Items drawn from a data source
★ ★ ★

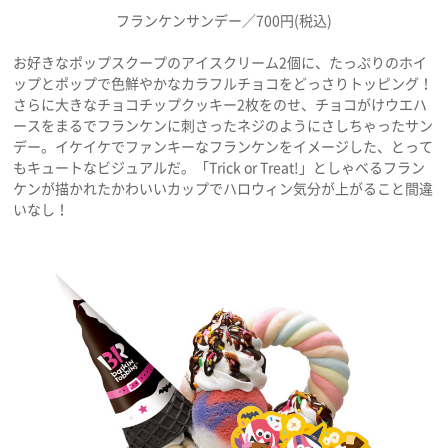
フランケンサンデー／700円(税込)
お好きなポップスクープのアイスクリーム2個に、たっぷりのホイ
ップとポップで色鮮やかなカラフルチョコをどっさりトッピング！
さらに大きなチョコチップクッキー2枚をのせ、チョコがけウエハ
ースをまるでフランケンに刺さったネジのようにさしちゃったサン
デー。イケイケでファンキーなフランケンをイメージした、とって
もキュートなビジュアルだ。「Trick or Treat!」としゃべるフラン
ケンが描かれたかわいいカップでハロウィン気分が上がること間違
いなし！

★ ★ ★

Task to carry out:
Reproduce each line of text in the records above without changing a character, and leave the pictures out.

Output below:
フランケンサンデー／700円(税込)
お好きなポップスクープのアイスクリーム2個に、たっぷりのホイ
ップとポップで色鮮やかなカラフルチョコをどっさりトッピング！
さらに大きなチョコチップクッキー2枚をのせ、チョコがけウエハ
ースをまるでフランケンに刺さったネジのようにさしちゃったサン
デー。イケイケでファンキーなフランケンをイメージした、とって
もキュートなビジュアルだ。「Trick or Treat!」としゃべるフラン
ケンが描かれたかわいいカップでハロウィン気分が上がること間違
いなし！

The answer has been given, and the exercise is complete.